言の葉綴り

私なりの心に残る言の葉を綴ります。

満州国演義四 炎の回廊

2016-03-01 23:02:05 | 言の葉綴り
言の葉2
満州国演義四 炎の回廊 船戸与一著
新潮文庫 平成28年1月
外務官僚 敷島太郎とジャーナリスト
香月信彦の会話(昭和11年二・二六事件前)より抜粋

その1「国体とは」「八紘一宇とは」
太郎「…北一輝のいう国体って?」
信彦「国体とは何ぞや。神詔を体してこの日本国を肇建し給える神武国祖の御理想、すなわち、君民一体、一君万民、八紘一宇の謂である。…」
太郎「…八紘一宇?…」
信彦「純正日蓮主義を唱える田中智学の言葉なんだよ。『日本書紀』のなかに大和橿原に都を定めときの神武天皇の詔勅があるんだ、六合を兼ね、もって都開き、八紘を掩いて宇となすという一節がね。六合とは国の内を差し、八紘とは天のしただ。宇とは家を意味する。要するに、天下をひとつの家にするということだろうよ。」

その2「天皇とは」
信彦「天皇は日本人が産みだした最高の虚構なんだよ!」
太郎「穏やかじぁありませんね、香月さん」

やること »
• 1. 満州国演義の抜粋の、「その1「国体とは」「八紘一宇とは」」から「太郎「穏やかじぁありませんね、香月さん」」までを、両端も含めて書き出してください。その際、「虚構」は「作り話」に入れ替えてください。
• 2. 満州国演義の抜粋について答えてください。
(a) この文庫はどこから、いつ出ましたか。
(b) 「八紘一宇」は誰の言葉だと信彦は言っていますか。
(c) 「宇」は何を意味すると説明されていますか。
• 3. 満州国演義の抜粋にある会話を、太郎の最後のせりふの後から書き続けてください。

記録データ »
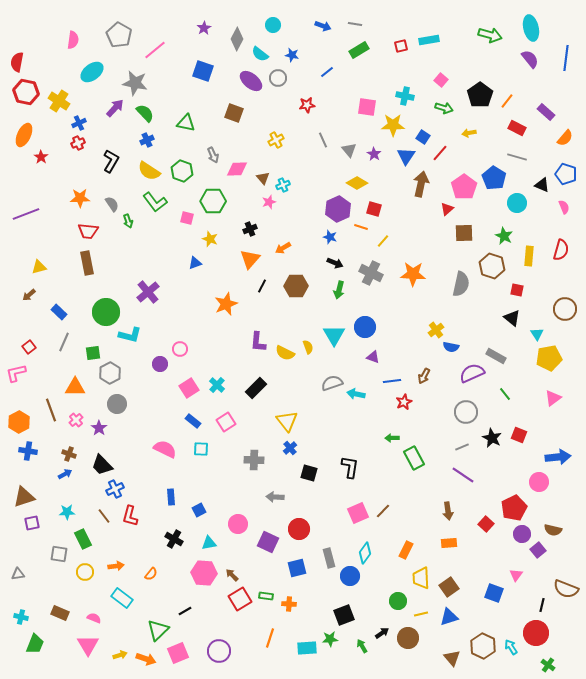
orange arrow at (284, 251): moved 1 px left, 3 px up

答えまとめ »
• 1.
その1「国体とは」「八紘一宇とは」
太郎「…北一輝のいう国体って?」
信彦「国体とは何ぞや。神詔を体してこの日本国を肇建し給える神武国祖の御理想、すなわち、君民一体、一君万民、八紘一宇の謂である。…」
太郎「…八紘一宇?…」
信彦「純正日蓮主義を唱える田中智学の言葉なんだよ。『日本書紀』のなかに大和橿原に都を定めときの神武天皇の詔勅があるんだ、六合を兼ね、もって都開き、八紘を掩いて宇となすという一節がね。六合とは国の内を差し、八紘とは天のしただ。宇とは家を意味する。要するに、天下をひとつの家にするということだろうよ。」

その2「天皇とは」
信彦「天皇は日本人が産みだした最高の作り話なんだよ!」
太郎「穏やかじぁありませんね、香月さん」

• 2.
(a) 新潮文庫から、平成28年1月に出ました。
(b) 純正日蓮主義を唱える田中智学の言葉です。
(c) 家を意味すると説明されています。

• 3.
香月「…、天皇は三つの性格を持っている。まず立憲君主制のなかの君主。次に、兵馬の大権を独占する大元帥。三番目に神事を司る最高の祭司。つまり、法律的最高権威であり軍事的最高権威であり宗教的最高権威なんだ。そのことは現人神という虚構でしか纏められん。」…
信彦「現人神・天皇という虚構は立憲君主国家を目指す伊藤博文と兵営国家を作りあげようとした山県有明の妥協の産物として生まれた。そして、それは最高の虚構として機能した。明治維新からたった六十八年間で日本がこれだけの強国となったのはこの虚構のおかげだ。江戸時代に天皇はどんな役割を持っていた?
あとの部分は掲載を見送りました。